Finding the courage yourself, to step out of your comfort zone is difficult. According to John W. Toumbourour, the part of the brain that is associated to social attachment and bonding is active when it comes to making decision on providing a charitable donation. When we make a good act, we always think of the social aspect related to it. Courageous acts are “rarely impulsive”. In fact, we take the time to think and make a decision first. We weight out the risks versus the benefits. Some may do it out for their own benefit and others for the benefit of others. Even the most empathetic people who are the most likely to help others, do it not only for the good of others, but to reduce their own distress. It’s like if an elderly asked for your help to carry her bags and you refuse. Later on, you will think back to it and constantly feel a sense of guilt. Sometimes, helping others isn’t about the people, but also for your own good.

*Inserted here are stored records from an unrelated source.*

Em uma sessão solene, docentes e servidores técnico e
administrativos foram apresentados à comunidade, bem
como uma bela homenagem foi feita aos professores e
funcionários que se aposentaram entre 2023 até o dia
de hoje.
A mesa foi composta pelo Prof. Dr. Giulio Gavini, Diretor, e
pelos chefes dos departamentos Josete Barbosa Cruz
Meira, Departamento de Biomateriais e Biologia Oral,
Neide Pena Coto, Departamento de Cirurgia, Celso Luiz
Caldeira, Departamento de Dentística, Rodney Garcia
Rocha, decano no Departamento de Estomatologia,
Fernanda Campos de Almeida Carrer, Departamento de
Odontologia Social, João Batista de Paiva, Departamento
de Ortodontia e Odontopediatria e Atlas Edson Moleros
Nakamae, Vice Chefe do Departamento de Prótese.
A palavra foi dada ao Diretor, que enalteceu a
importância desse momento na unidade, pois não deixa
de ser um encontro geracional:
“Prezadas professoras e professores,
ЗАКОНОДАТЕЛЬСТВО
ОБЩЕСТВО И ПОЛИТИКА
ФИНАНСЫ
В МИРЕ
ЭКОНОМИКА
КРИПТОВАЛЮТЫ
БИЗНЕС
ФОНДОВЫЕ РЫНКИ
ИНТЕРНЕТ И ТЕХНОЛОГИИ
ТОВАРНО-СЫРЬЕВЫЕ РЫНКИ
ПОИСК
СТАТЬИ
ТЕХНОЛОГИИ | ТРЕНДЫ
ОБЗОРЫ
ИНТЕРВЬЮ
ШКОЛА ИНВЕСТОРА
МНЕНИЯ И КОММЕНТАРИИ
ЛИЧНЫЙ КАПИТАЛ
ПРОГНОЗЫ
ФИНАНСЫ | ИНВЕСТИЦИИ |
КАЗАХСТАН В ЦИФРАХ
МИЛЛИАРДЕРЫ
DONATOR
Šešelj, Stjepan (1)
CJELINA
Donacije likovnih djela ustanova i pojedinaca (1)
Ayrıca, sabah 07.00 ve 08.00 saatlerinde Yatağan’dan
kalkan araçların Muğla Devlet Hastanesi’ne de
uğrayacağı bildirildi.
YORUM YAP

With this being said, the point of all of this isn’t about being a hero. It’s to show that little things can actually make a difference. To not act when it’s too late. We often see injustice be done and yet not act upon it. Learning about these tragedies made me realize that being passive about these wrongdoings can make me just as guilty as the person who commit it. Similar to the bystanders who didn’t care about the dying victim right next to them. There is no harm in trying to do good even if other’s refuse it. What matters it to try. After doing all my research, I realized that life is about making connections: the ability to share emotions. We are so caught up in our own lives that we are being selfish to not think of others first. When I interviewed Suzan Finch, a psychology teacher, she said “…we align ourselves to the situations we best understand…I’ve know what it’s like to be going in the metro with a stroller and worrying about all the bags. However a 20-year-old man cannot relate to that. ” To sympathize with others is what connects us all together. Put yourself in their shoes and know what it’s like to be in their place.